The equation is further complicated by a broad-based and growing popular revolt against AI data centers, which are raising the cost of electric power for other users and stressing the grid.
Illinois Gov. JB Pritzker announced that starting July 1, his administration will stop approving new state tax breaks for data centers in Illinois. He has ordered the state Commerce Department to cease processing new applications and has asked lawmakers, utilities, labor, and environmental groups to come up with a whole new approach.
Pritzker wants tech companies to pay their own way, with a separate rate class for data centers. He wants them to fund their own clean energy instead of making ratepayers finance their AI boom. He wants their power cut first when the grid is strained.
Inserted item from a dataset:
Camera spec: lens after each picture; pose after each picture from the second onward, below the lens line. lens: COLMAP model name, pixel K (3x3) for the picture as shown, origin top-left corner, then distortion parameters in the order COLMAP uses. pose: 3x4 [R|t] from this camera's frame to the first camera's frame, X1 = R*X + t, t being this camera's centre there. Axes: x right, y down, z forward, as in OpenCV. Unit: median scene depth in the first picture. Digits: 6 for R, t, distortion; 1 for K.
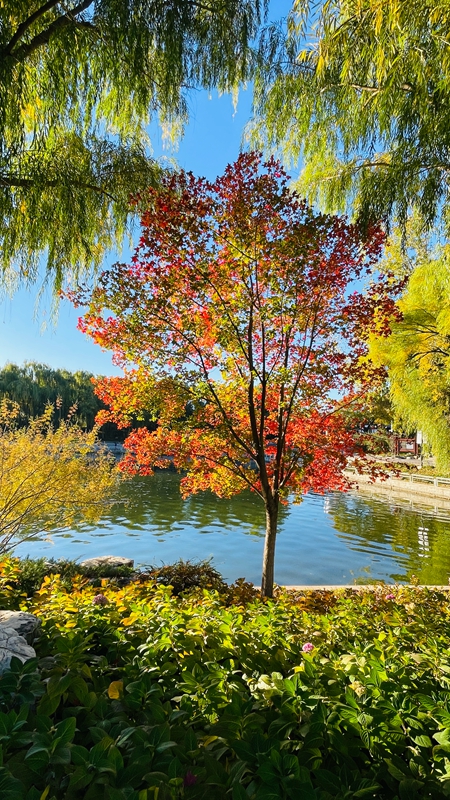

In Virginia, as my colleague Gabrielle Gurley reports in this Prospect piece, one county after another has rebelled against data centers. In Republican Utah, a plan to create a massive data center in Box Elder County on 40,000 acres (more than twice the size of Manhattan) has produced growing citizen backlash. The project will require about nine gigawatts of power, or more than the entire state of Utah currently consumes. It will also use huge amounts of water in a county that has suffered severe drought in recent years. In response, the project’s sponsor, celebrity investor Kevin O’Leary, has offered to cut the scale to 10,000 acres.
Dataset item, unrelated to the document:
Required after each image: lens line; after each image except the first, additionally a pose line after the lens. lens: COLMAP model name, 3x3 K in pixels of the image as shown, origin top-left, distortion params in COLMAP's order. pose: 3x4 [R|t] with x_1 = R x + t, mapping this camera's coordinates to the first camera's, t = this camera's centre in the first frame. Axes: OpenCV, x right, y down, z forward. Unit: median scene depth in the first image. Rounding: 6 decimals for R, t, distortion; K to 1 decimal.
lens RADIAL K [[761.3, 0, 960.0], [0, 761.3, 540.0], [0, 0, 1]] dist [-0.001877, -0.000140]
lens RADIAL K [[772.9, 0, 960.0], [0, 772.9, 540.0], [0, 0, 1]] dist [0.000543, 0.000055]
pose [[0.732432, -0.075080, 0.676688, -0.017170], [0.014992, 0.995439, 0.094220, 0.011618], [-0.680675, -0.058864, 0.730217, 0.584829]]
The pushback against data centers has barely begun, and as more limits are imposed, that will also raise questions about the inflated valuation of AI companies and their burn rate. A national debate about how to regulate AI is just beginning.
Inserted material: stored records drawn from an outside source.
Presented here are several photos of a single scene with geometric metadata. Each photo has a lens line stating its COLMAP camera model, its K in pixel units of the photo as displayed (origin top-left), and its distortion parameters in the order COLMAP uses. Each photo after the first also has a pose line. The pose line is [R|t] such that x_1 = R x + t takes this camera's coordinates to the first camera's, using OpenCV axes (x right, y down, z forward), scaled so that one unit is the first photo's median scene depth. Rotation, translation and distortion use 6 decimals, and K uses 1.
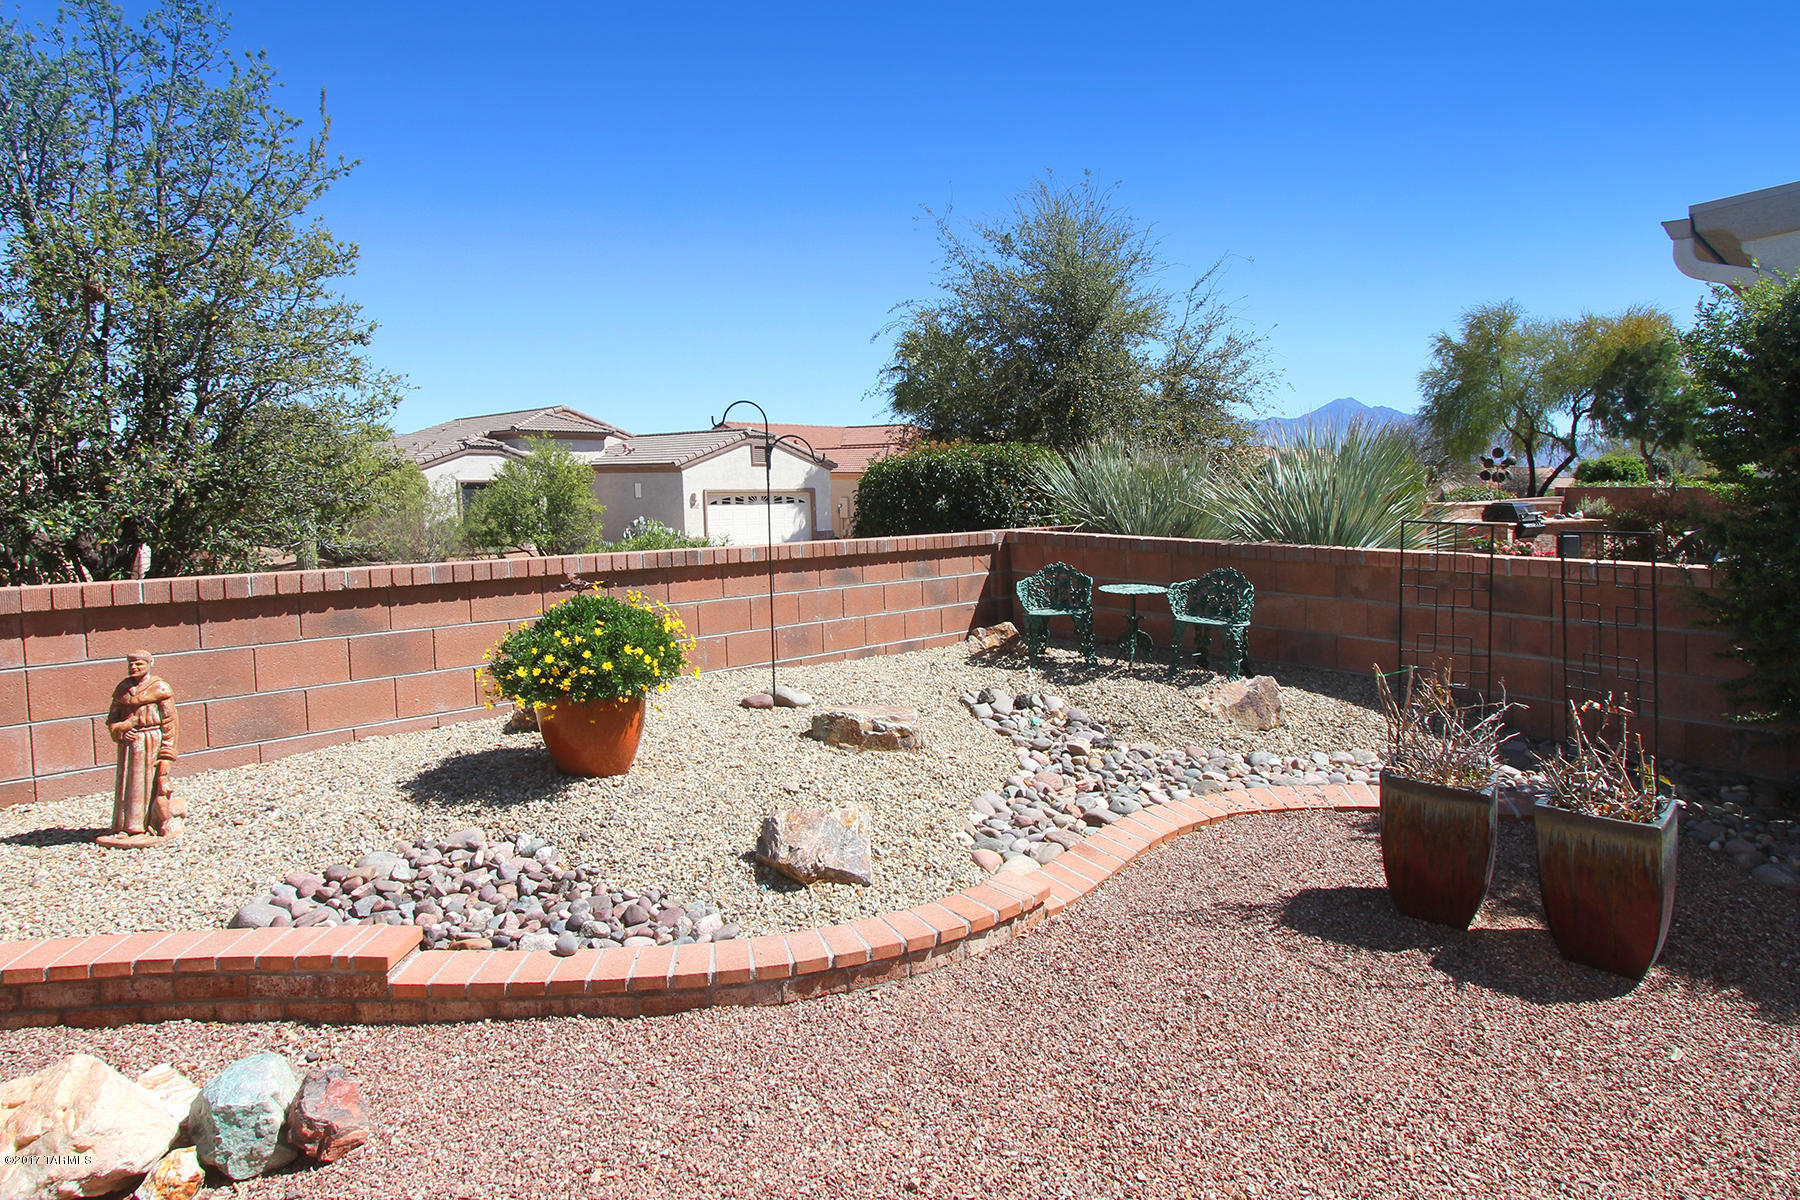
lens RADIAL K [[977.8, 0, 895.1], [0, 977.8, 599.0], [0, 0, 1]] dist [-0.019253, 0.003785]
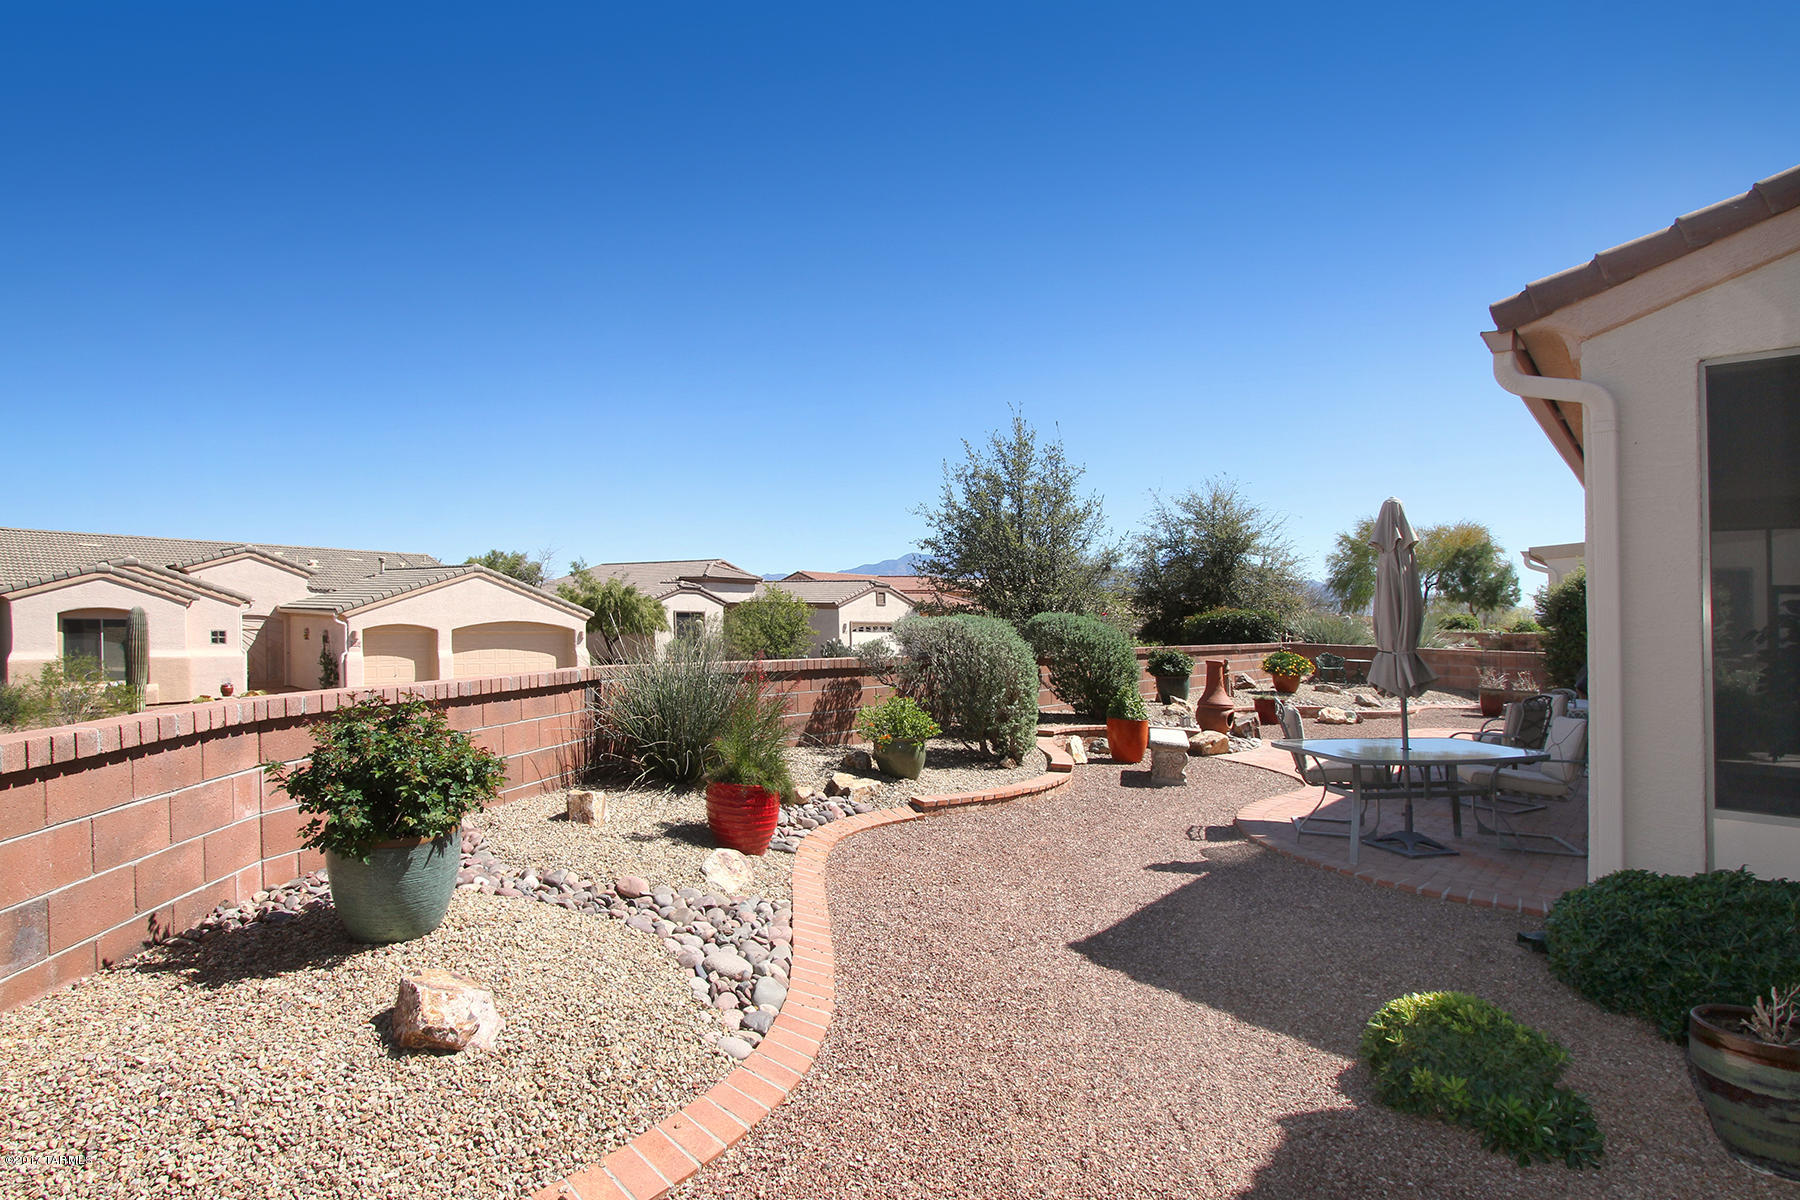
lens RADIAL K [[897.0, 0, 794.5], [0, 897.0, 691.5], [0, 0, 1]] dist [-0.020541, 0.004384]
pose [[0.999208, 0.020015, 0.034405, -0.431168], [-0.018839, 0.999238, -0.034184, 0.057098], [-0.035063, 0.033509, 0.998823, -0.465335]]
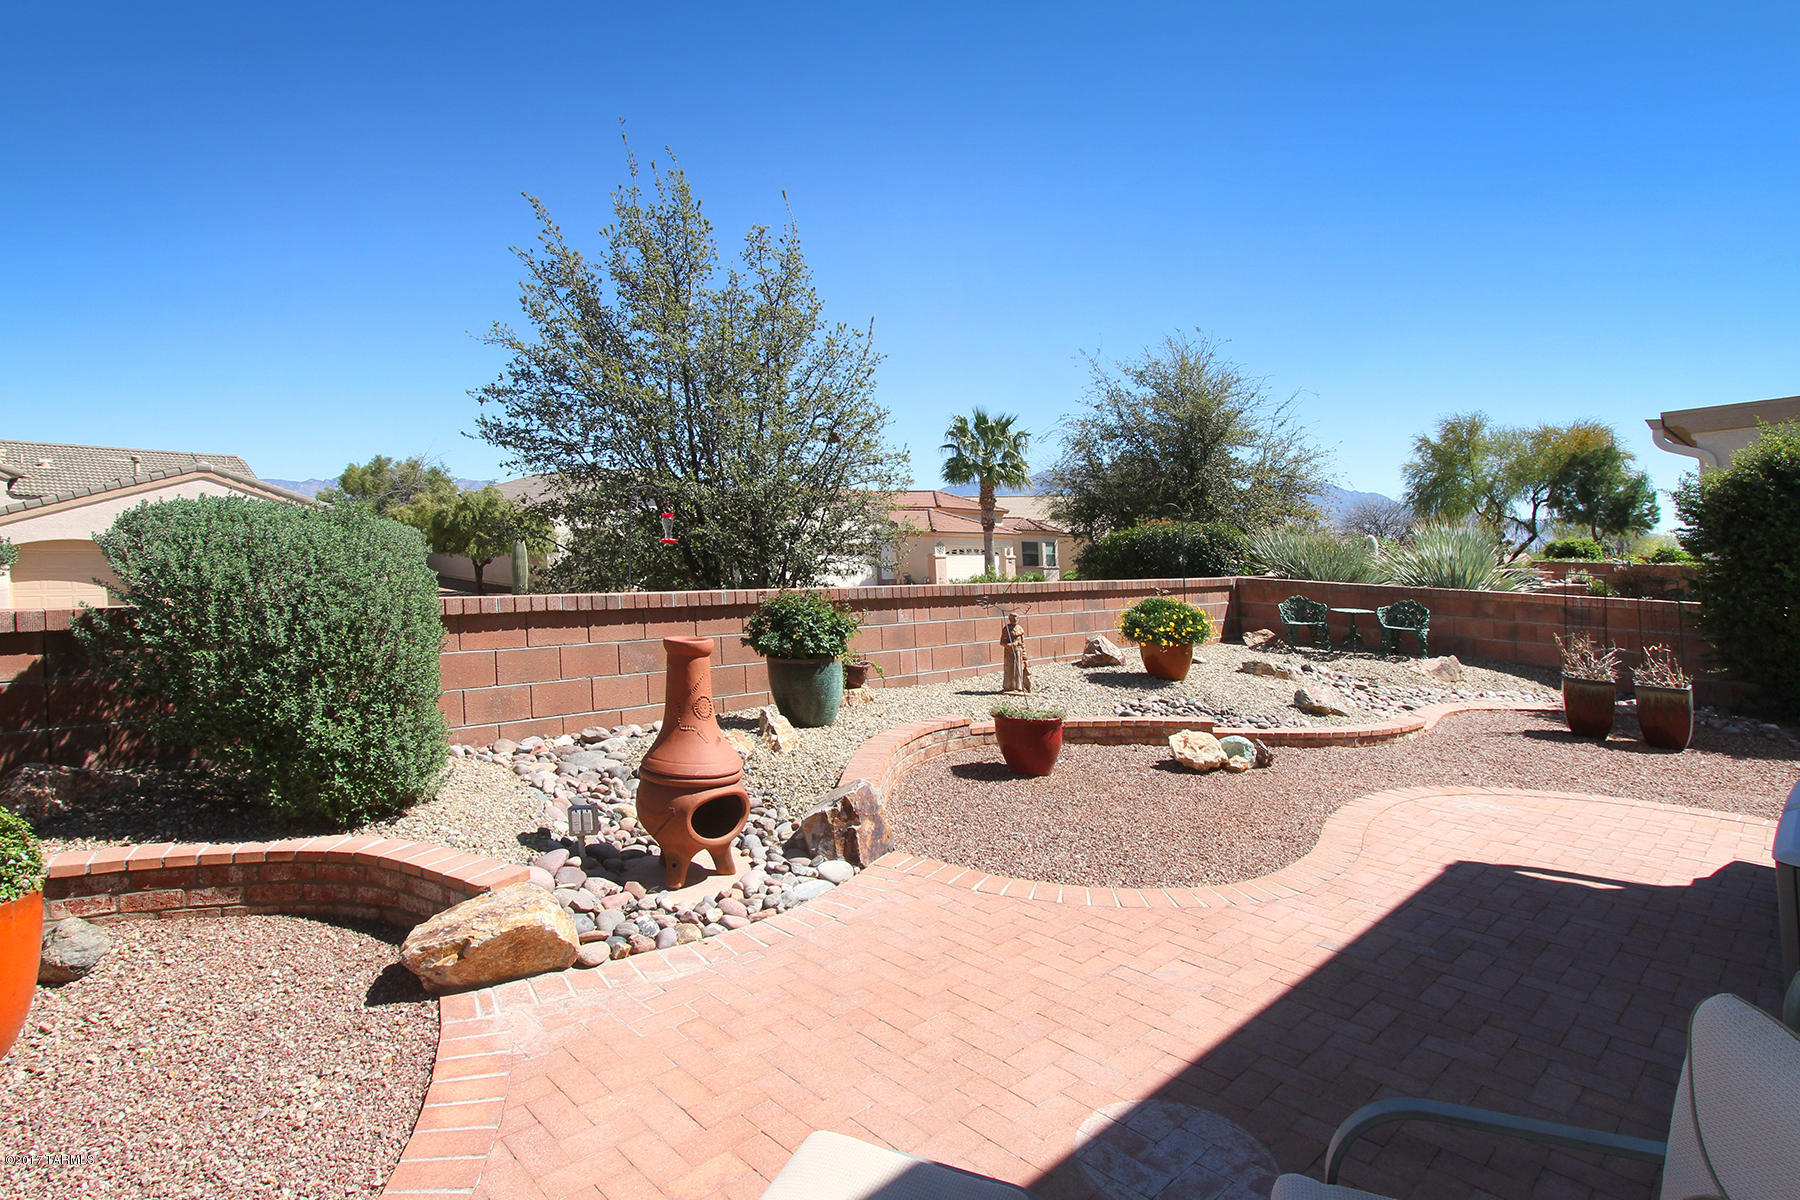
lens RADIAL K [[897.0, 0, 850.0], [0, 897.0, 561.1], [0, 0, 1]] dist [-0.020541, 0.004384]
pose [[0.999143, 0.031154, -0.027240, -0.165908], [-0.033553, 0.995140, -0.092578, 0.021222], [0.024224, 0.093413, 0.995333, -0.171650]]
Meanwhile, Bernie Sanders had a rare bad idea. Sanders proposed nationalizing part of AI. Some AI execs as well as President Trump jumped on the bandwagon. But the devil is in the details. Bringing in government as a partner at the peak of a bubble will only inflate the bubble, and leave taxpayers holding the bag for a bailout on the downside. And as our friend Matt Stoller asks, if we are going to give government a stake in explicit AI companies like OpenAI and Anthropic, what about part public ownership of more diversified tech monopolies like Google that are heavily invested in AI and have their own AI products.
FINALLY, LET’S TAKE A CLOSER LOOK at that good jobs report, which set off Friday’s panic selling in financial markets. Despite Trump’s boasts about the economy (“It’s raining jobs!”), the job creation is not translating into wage growth.
Average hourly earnings for private-sector workers rose by only 0.2 percent in May, an annual rate of 2.4 percent. But prices are rising at almost double that rate, around 3.8 percent annually. So real wages are falling.
Even so, why is this relatively flabby economy producing jobs at this rate? The answer is that the federal deficit is now about $1.9 trillion, or about 5.9 percent of GDP. That’s close to double the 50-year average. In other words, the job creation is the result of pure Keynesian stimulus.
Unfortunately, it’s the wrong kind of Keynesian stimulus. It is driven almost entirely by tax cuts for the wealthy rather than public investment, which has been cut. And it’s not countercyclical, but it’s year in and year out, which means that it’s unsustainable. As the Fed raises interest rates, the cost of carrying all that debt will become its own drag on the economy.
There was a time when Republicans, as fiscal conservatives, might have objected. But the Republican Congress keeps on rubber-stamping Trump’s budget deficits with nary a word of protest.
The tax cuts, which put more money into the pockets of wealthy investors, also interact nicely with the stock market bubble. All of which suggests that when the crash does come, it will be a doozy.